• **PROBLEM DESCRIPTION**
Find each line of the entries with the string "ГОСТ", please, and copy it.

Dataset entries:
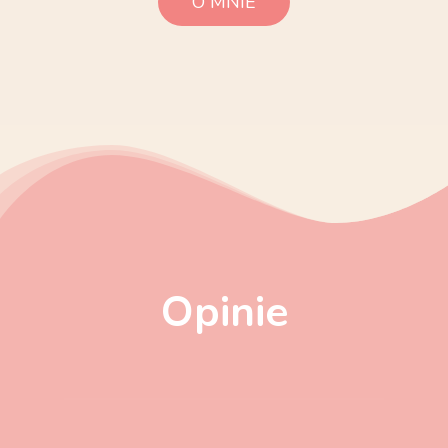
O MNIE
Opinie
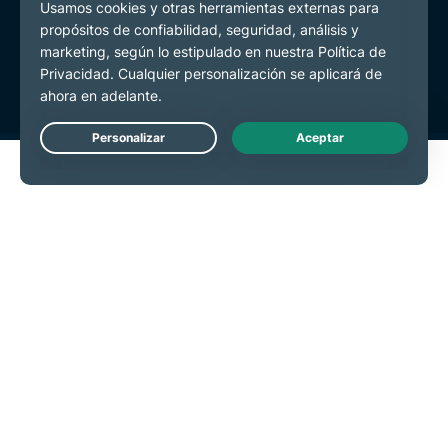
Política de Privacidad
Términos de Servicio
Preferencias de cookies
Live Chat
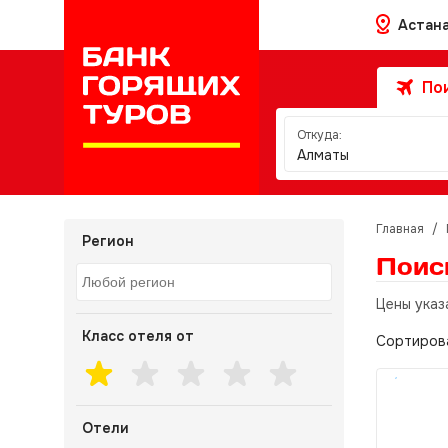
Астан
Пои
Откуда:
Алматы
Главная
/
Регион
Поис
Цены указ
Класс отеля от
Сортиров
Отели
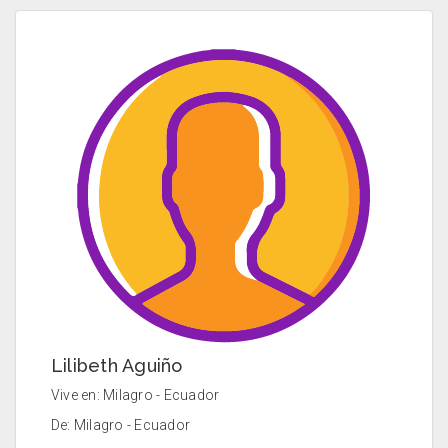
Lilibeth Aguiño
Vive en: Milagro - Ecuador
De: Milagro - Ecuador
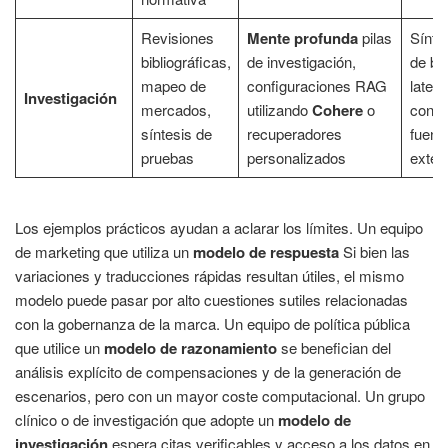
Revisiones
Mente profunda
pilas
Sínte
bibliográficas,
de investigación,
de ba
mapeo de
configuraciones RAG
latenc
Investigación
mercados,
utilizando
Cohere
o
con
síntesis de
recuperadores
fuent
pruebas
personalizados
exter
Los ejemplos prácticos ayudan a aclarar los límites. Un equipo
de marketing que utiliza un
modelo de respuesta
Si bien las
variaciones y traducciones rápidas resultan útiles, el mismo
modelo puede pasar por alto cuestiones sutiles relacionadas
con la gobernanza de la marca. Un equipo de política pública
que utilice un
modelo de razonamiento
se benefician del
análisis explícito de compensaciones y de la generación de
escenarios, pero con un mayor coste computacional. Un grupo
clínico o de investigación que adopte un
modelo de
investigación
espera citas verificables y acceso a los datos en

* * *

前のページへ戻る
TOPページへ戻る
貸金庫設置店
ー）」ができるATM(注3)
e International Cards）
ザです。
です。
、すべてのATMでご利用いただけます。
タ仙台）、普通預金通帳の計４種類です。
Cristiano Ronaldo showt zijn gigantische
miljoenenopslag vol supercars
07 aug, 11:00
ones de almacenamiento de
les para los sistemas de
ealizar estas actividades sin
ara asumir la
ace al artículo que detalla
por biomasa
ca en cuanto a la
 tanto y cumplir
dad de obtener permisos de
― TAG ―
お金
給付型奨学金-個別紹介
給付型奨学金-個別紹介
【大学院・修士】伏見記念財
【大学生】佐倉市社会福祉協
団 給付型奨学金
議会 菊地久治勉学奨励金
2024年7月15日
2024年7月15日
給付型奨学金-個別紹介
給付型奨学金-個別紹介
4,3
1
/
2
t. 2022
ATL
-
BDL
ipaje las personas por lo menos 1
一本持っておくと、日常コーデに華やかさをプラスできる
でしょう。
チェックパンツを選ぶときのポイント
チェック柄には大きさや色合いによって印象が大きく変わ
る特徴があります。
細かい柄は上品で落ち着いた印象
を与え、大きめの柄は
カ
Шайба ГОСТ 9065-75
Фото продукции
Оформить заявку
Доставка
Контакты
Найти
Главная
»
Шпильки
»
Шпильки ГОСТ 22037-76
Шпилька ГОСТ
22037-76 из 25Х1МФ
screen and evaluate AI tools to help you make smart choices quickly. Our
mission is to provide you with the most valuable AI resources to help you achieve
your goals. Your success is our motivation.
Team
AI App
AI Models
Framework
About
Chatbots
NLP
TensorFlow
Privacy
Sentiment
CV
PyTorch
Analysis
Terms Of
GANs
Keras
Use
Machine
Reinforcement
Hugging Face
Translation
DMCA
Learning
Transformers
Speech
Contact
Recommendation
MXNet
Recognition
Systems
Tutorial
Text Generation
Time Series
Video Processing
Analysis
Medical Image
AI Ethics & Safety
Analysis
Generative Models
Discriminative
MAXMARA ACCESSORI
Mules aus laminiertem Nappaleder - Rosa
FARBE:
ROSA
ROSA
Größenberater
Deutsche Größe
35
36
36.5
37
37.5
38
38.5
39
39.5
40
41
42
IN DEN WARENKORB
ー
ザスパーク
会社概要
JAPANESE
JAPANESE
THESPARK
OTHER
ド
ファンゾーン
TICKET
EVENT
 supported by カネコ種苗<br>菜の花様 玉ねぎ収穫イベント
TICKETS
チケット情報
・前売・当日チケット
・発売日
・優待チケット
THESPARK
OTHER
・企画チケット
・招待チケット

• **EXERCISE RESULT**
Шайба ГОСТ 9065-75
Шпильки ГОСТ 22037-76
Шпилька ГОСТ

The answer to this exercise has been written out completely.